Physics professor wins learning challenge grant

Timothy McKay, Arthur F. Thurnau Professor of Physics, has been awarded a grant from the Next Generation Learning Challenge, funded by the Bill & Melinda Gates and William and Flora Hewlett foundations.

The grants were awarded to 29 institutions for projects that improve learning and graduation rates through the use of technology.

McKay will use new software to provide individualized expert coaching for thousands of students in large introductory physics courses. Known as ECoach, the system will provide thousands of undergraduate physics students with the advice, training and encouragement that they need to achieve at the highest levels.

The one-year pilot program will be launched during the winter 2012 semester. The grant was for $249,000.

“Too few students come to see me when I have office hours,” McKay says. “This is what I would tell them if they were sitting in front of me, and I would like to reach them all.”
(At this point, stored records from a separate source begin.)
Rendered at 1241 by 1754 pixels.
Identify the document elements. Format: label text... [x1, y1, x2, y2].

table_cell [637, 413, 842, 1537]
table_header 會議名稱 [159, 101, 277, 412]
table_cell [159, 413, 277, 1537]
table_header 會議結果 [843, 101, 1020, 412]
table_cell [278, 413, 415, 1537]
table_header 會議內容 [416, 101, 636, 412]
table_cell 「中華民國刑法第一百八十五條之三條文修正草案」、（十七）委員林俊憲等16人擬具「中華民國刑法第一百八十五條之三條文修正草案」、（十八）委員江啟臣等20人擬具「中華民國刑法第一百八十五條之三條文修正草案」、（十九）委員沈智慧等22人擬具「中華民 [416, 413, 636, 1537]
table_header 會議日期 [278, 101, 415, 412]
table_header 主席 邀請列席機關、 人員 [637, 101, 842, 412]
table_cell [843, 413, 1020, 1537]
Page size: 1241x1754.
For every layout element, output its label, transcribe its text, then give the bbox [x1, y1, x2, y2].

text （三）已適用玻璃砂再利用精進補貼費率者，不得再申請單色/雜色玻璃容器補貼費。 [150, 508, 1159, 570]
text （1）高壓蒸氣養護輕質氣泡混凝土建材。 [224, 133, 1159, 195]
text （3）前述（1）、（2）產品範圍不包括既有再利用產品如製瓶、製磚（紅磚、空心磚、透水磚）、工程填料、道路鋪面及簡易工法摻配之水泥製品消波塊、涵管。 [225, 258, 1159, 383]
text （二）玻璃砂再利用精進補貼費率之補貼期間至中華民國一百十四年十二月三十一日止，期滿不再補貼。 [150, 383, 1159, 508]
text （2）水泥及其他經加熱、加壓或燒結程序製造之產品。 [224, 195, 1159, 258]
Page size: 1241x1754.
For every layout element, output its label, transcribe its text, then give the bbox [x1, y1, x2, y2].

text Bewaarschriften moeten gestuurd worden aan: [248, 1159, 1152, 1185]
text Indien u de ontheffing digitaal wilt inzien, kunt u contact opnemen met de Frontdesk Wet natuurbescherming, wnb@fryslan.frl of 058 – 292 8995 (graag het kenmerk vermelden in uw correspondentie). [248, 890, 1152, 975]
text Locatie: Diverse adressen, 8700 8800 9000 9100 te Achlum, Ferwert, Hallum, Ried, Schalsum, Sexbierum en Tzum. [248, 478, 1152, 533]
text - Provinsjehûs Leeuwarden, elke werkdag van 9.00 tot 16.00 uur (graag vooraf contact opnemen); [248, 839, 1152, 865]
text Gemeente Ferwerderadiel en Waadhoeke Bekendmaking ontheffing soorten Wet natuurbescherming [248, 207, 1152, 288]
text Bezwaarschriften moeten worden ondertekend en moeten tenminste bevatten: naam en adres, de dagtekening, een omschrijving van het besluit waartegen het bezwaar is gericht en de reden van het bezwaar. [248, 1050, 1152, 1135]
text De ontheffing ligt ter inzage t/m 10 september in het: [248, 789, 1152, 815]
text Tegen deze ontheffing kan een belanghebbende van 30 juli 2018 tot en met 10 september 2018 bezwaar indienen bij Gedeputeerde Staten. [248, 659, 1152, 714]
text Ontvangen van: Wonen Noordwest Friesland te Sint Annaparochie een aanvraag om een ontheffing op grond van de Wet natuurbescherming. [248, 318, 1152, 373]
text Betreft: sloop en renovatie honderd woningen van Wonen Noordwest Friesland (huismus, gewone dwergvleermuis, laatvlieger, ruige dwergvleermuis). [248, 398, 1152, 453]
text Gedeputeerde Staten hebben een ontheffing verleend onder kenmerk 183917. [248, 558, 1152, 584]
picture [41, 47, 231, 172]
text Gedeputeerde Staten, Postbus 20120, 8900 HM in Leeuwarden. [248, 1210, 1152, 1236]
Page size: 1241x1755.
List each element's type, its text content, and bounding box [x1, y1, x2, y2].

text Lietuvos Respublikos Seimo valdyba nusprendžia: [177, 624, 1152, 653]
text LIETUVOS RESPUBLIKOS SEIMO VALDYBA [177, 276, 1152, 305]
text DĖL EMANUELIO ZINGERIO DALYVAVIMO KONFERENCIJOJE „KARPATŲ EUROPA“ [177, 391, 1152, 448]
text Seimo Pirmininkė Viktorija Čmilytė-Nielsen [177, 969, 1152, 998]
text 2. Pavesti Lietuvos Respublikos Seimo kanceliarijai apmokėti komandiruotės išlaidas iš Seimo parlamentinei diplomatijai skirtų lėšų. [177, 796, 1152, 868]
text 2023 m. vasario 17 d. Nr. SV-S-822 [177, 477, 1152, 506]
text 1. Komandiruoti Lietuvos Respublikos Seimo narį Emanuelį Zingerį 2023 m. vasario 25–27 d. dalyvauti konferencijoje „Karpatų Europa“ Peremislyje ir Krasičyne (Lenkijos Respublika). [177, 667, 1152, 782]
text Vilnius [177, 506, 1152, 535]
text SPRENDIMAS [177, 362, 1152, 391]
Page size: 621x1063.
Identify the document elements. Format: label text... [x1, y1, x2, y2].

The ECoach program combines next generation learning analytics with the best of behavioral change theory, McKay says. He and his group of researchers have studied how more than 48,000 U-M students have progressed through their introductory physics courses, identifying patterns of behavior which lead them to perform better and sometimes worse than expected.

“The ability of computers to gather and process incomprehensible quantities of data is finally being brought to bear on our greatest challenge — how to give each student the educational experience which is most effective for them,” he says. “Our project is a step toward an adaptive future in which computers not only give us access to a world of information, but understand who we are and what would most help us to achieve our goals.”

ECoach is made possible because of prior work on the Michigan Tailoring System, developed by Victor Strecher, director of U-M’s Center for Health Communications Research, and Edward Saunders, deputy director of the center.